COME UN EDITTO MEDIEVALE, ne dà lettura pubblica l’araldo di Action: «Il presidente vista la grave situazione di emergenza sociale in materia abitativa...», scandisce al megafono il responsabile dell’Agenzia dei diritti, Andrea Alzetta, detto Tarzan,
che legge una dopo l’altra le cinque pagine di ordinanza firmate dal mini-sindaco del decimo municipio Sandro Medici fino al punto finale: «Il presidente ordina con effetto immediato la requisizione degli alloggi attualmente in uso agli inquilini...». «Si tratta di un prolungamento coattivo dell’attuale contratto», spiega Medici, già assolto dalla Cassazione per le requisizioni vere e proprie a cui era già ricorso in passato. Gli inquilini continueranno a pagare affitto e penale d’occupazione. Applaude la piccola folla radunata davanti al 33 di via Statilio Ottato, traversa di via Tuscolana. Uno degli stabili dove sono scattate le 244 «requisizioni» targate Rifondazione: «Strumento estremo», dicono i presidenti del Prc, Susi Fantino, del IX municipio, e Andrea Catarci, dell’XI, che, a pochi giorni dalla scadenza del blocco degli sfratti e in assenza di nuova proroga, hanno firmato ordinanze simili a quelle di Medici, che da solo ne ha firmate 8 per un totale di 212 requisizioni. «Anche ad altri livelli potrebbero prendere in considerazione questo esempio», rilancia il segretario romano Massimiliano Smeriglio.

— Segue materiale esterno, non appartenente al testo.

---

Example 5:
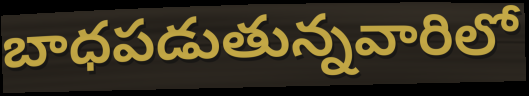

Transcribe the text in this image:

బాధపడుతున్నవారిలోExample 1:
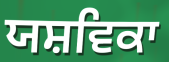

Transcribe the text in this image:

ਯਸ਼ਵਿਕਾ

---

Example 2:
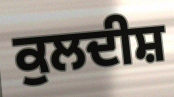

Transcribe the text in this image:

ਕੁਲਦੀਸ਼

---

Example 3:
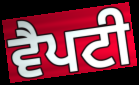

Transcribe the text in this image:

ਵੈਪਟੀ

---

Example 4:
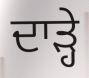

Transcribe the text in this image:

ਦਾੜ੍ਹੇ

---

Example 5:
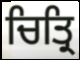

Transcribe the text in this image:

ਚਿਤ੍ਰਿ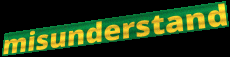
misunderstandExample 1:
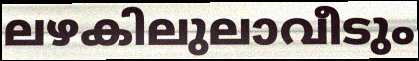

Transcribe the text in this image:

ലഴകിലുലാവീടും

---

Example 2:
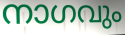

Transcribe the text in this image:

നാഗവും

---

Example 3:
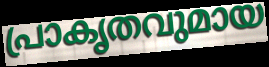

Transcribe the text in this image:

പ്രാകൃതവുമായ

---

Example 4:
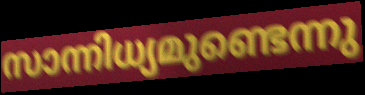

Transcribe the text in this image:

സാന്നിധ്യമുണ്ടെന്നു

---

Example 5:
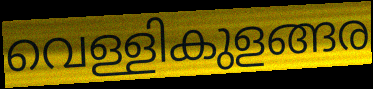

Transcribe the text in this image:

വെള്ളികുളങ്ങര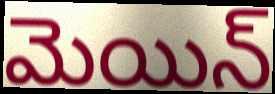
మెయిన్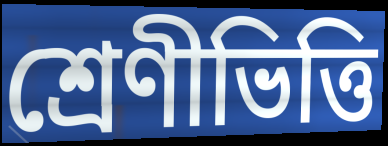
শ্রেণীভিত্তি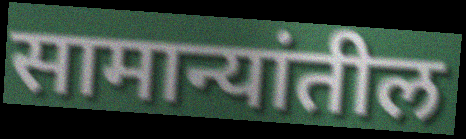
सामान्यांतील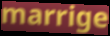
marrige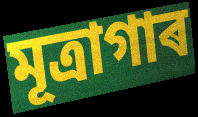
মূত্ৰাগাৰ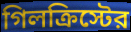
গিলক্রিস্টের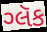
ગ્લૅક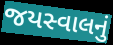
જયસ્વાલનુંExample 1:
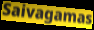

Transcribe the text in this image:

Saivagamas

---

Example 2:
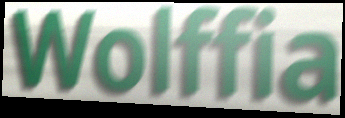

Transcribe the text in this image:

Wolffia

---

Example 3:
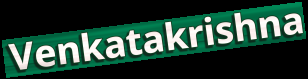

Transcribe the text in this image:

Venkatakrishna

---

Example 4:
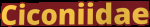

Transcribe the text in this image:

Ciconiidae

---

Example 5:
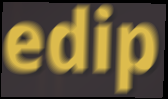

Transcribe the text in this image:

edip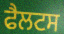
ਫੈਲਟਸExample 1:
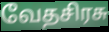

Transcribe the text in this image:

வேதசிரசு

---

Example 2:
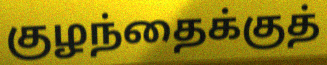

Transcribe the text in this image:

குழந்தைக்குத்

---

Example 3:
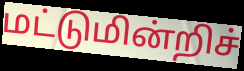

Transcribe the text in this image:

மட்டுமின்றிச்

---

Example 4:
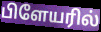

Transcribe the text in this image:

பிளேயரில்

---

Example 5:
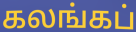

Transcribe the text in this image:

கலங்கப்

«Appartamenti requisiti dal presidente del X municipio», recita lo stendardo che campeggia sulla facciata di via Ottato. Una palazzina con le veneziane ai balconi e i panni stesi. Appesi qua e là cartelli che invocano il passaggio da «casa a casa», promesso dalla legge 9 del febbraio scorso (che finalmente ha rimesso in campo un piano per la casa) e poi di nuovo dal decreto fiscale del 2 ottobre che a questo scopo ha stanziato 550 milioni di euro (il piano straordinario). Ma le «garanzie» rischiano di restare lettera morta. L’ultimo stop agli sfratti deciso 8 mesi fa scade infatti il 14 ottobre e da lunedì a Roma circa 3 mila sfrattati, considerati particolarmente fragili perché anziani, disabili, con basso reddito, potrebbero ritrovarsi con l’ufficiale giudiziaro alla porta. Mentre il «piano staordinario» per dare loro un’altra casa è ancora «in itinere».
Per il Lazio ci sono 55 milioni di euro. Si tratta di fondi straordinari, da impiegare subito (o mai più) per approntare misure d’emergenza. E la Regione, che ancora non ha provveduto a farlo, dovrà indicare entro il 22 ottobre ai ministeri delle Infrastrutture e della Solidarietà sociale come intende spenderli. Oggi l’assessore Minelli farà partire una lettera in cui indicherà le priorità del Campidoglio: acquisto di case dagli enti, cambi di destinazione d’uso, centri d’assistenza. Ma i tempi sono stretti.
«C’è un solo modo per evitare che la requisizione diventi paradossalmente l’unico strumento d’intervento», spiegano gli assessori di nove città tra cui Roma. E lo stesso sindaco Walter Veltroni invoca la «proroga» in una lettera indirizzata al prefetto Mosca, a cui il sindaco chiede di «promuovere presso il Governo» un ulteriore stop agli sfratti.